While the increase in house rents spell great news for landlords, the opposite is true for tenants who’re struggling to secure affordable accommodations in tight rental markets.
Most capital cities, with the exception of Brisbane, Perth, and Darwin, recorded increases in house rents over the quarter. Hobart reported the highest growth rate of 7.6%, hitting a new record high of $355 per week. House rents in Canberra also surged over the December quarter, rising by 5.3% to $500 per week (an annual increase of 7.5%, which was the highest result of all the capital cities).
Significant increases were also recorded for Sydney, Melbourne, and Adelaide, with house rents up by 1.9%, 2.5%, and 2.9% respectively over the December quarter.
In contrast, house rents in Brisbane and Darwin remained steady over the December quarter, reflecting more tenant-friendly local market conditions.
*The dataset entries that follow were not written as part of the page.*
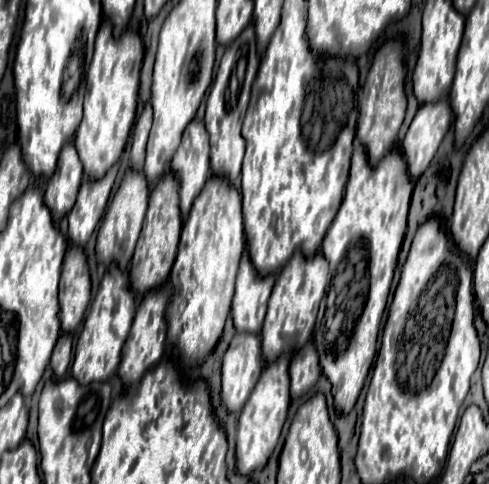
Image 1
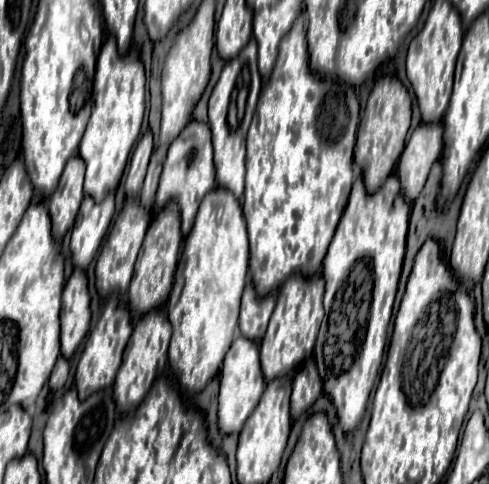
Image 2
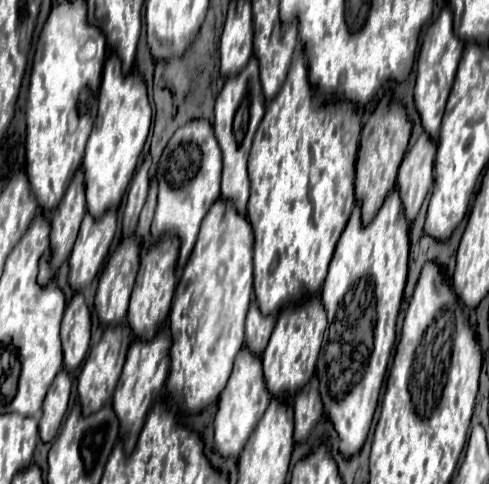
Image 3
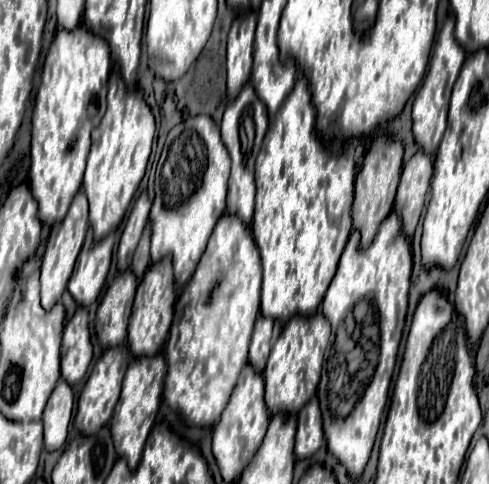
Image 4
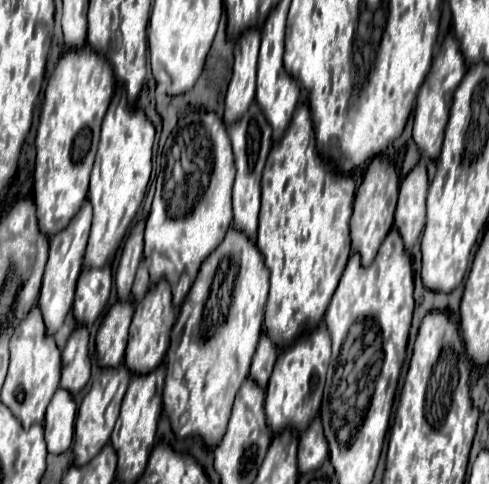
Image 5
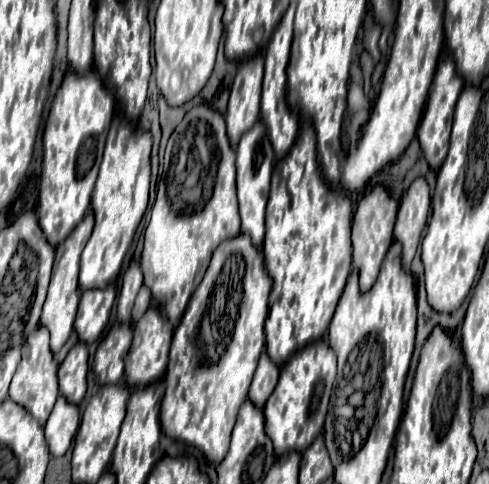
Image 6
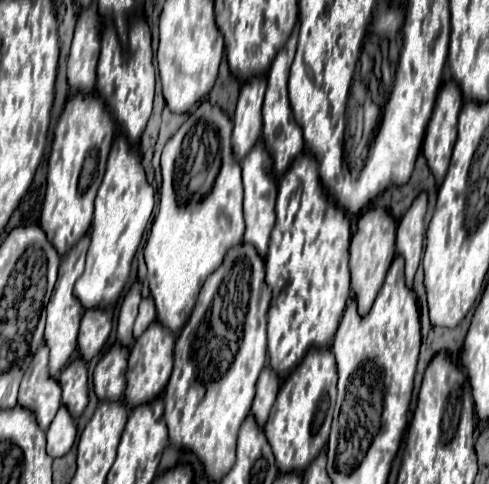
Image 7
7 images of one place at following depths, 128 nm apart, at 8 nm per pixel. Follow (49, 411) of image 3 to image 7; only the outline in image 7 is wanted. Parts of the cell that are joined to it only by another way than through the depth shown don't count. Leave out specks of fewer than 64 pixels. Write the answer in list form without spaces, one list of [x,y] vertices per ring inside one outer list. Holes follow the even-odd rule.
[[[62,406],[56,412],[50,428],[46,430],[46,438],[48,438],[48,454],[52,458],[60,458],[72,448],[76,440],[76,422],[66,406]]]

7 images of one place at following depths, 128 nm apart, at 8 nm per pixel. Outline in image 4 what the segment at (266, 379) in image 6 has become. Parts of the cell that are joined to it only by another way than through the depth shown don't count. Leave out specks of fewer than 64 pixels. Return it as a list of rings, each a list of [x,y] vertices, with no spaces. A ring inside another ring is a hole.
[[[258,316],[256,318],[252,340],[250,340],[250,354],[248,354],[250,364],[256,368],[256,372],[262,372],[264,364],[268,360],[272,328],[274,328],[274,320],[272,318],[266,318],[266,316]]]

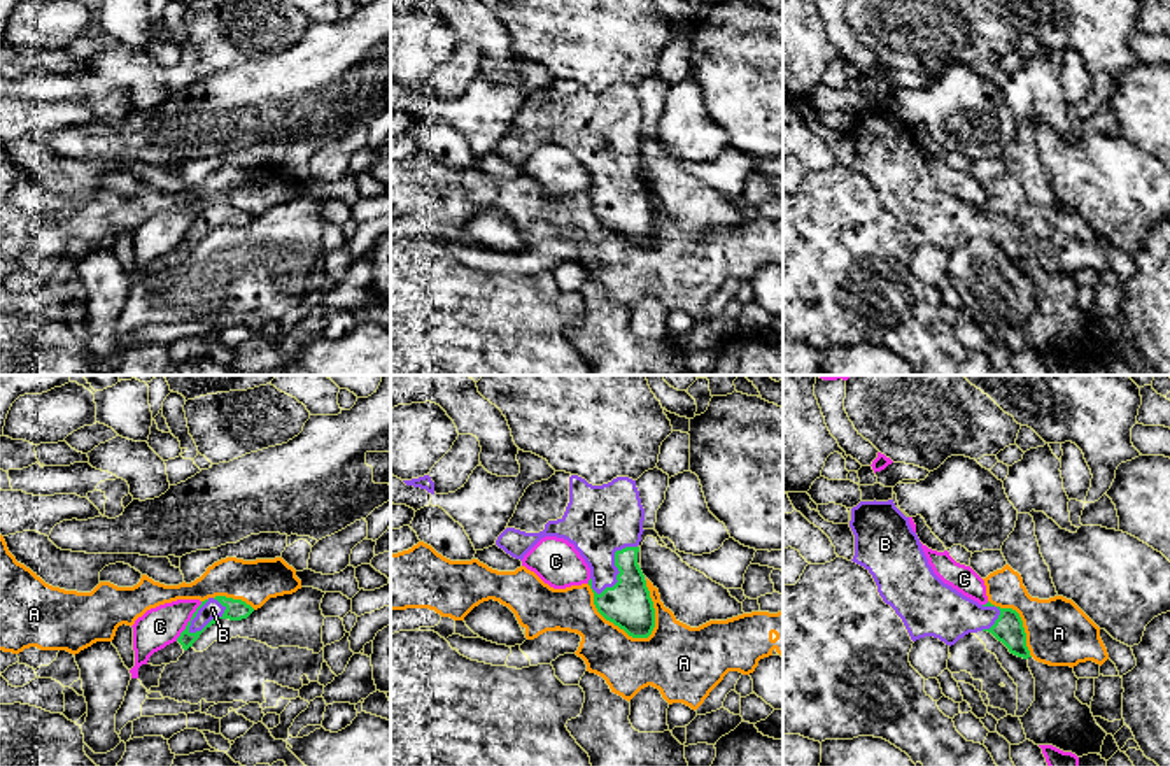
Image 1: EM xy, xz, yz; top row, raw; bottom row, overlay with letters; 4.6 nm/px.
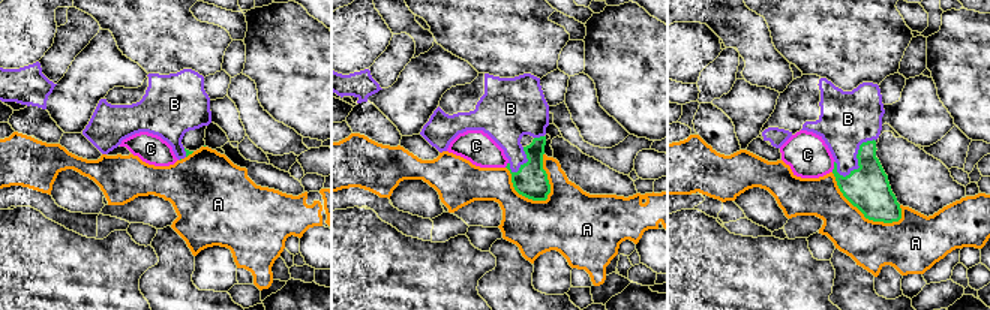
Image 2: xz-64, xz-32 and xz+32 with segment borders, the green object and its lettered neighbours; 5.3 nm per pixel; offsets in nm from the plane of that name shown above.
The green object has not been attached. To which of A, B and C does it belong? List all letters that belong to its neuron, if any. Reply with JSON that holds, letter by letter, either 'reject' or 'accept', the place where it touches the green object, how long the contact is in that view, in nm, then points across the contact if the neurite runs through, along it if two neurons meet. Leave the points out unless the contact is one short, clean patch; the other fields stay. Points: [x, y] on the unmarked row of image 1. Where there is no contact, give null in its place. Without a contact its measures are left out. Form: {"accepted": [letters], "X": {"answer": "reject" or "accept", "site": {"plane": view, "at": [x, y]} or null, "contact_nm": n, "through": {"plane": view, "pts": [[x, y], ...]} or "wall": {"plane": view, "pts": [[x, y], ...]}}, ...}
{"accepted": ["B"], "A": {"answer": "reject", "site": {"plane": "xz", "at": [612, 228]}, "contact_nm": 380}, "B": {"answer": "accept", "site": {"plane": "xy", "at": [209, 230]}, "contact_nm": 220, "through": {"plane": "xy", "pts": [[235, 216], [226, 216], [209, 230], [212, 216]]}}, "C": {"answer": "reject", "site": {"plane": "xy", "at": [190, 228]}, "contact_nm": 220, "wall": {"plane": "xy", "pts": [[202, 209], [176, 248]]}}}

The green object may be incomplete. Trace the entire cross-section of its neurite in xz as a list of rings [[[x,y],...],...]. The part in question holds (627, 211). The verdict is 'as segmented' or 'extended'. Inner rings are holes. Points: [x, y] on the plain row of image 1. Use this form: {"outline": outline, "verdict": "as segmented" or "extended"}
{"outline": [[[555,79],[525,96],[496,152],[522,168],[545,144],[567,147],[590,175],[597,219],[629,244],[648,245],[655,216],[638,172],[643,128],[636,88],[617,84],[592,93]]], "verdict": "extended"}

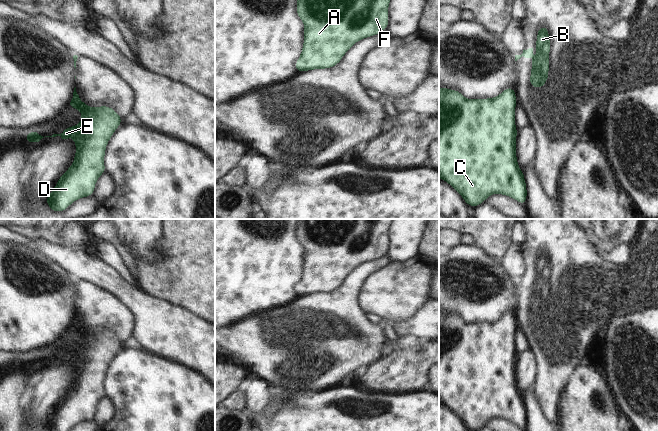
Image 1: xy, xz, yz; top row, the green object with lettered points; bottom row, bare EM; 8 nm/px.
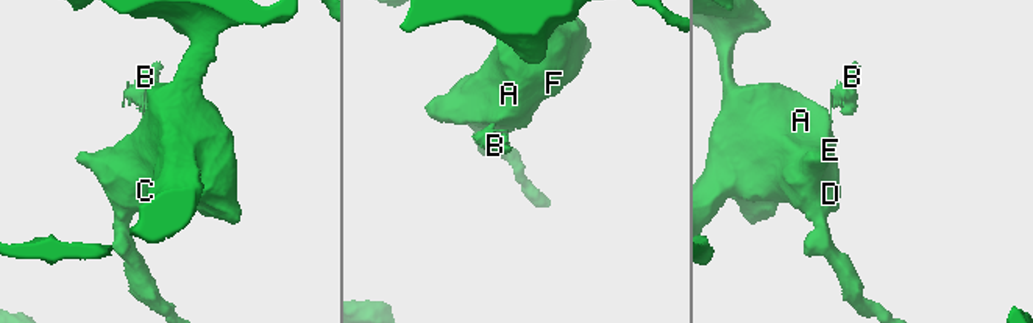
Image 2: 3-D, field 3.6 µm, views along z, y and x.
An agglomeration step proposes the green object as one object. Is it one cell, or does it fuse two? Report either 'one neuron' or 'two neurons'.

Brisbane’s house rents have been steady over the last three years, with Darwin rents declining by 3.5% over 2016.
“The Perth rental market continues to be a clear underperformer with house rents falling by 2.6 per cent over the quarter and down by 8.6 per cent over the past year,” said Dr Andrew Wilson, chief economist at the Domain Group. “Perth house rents at $370 per week are now at their lowest level in 7 years and, on current trends, are set to soon become the cheapest of all the capitals.”
Rising house rents have translated into increased gross rental yields in Sydney, Melbourne, Adelaide, and Canberra. Hobart has the highest gross yields for houses at 5.53%, just ahead of Canberra at 5.75%.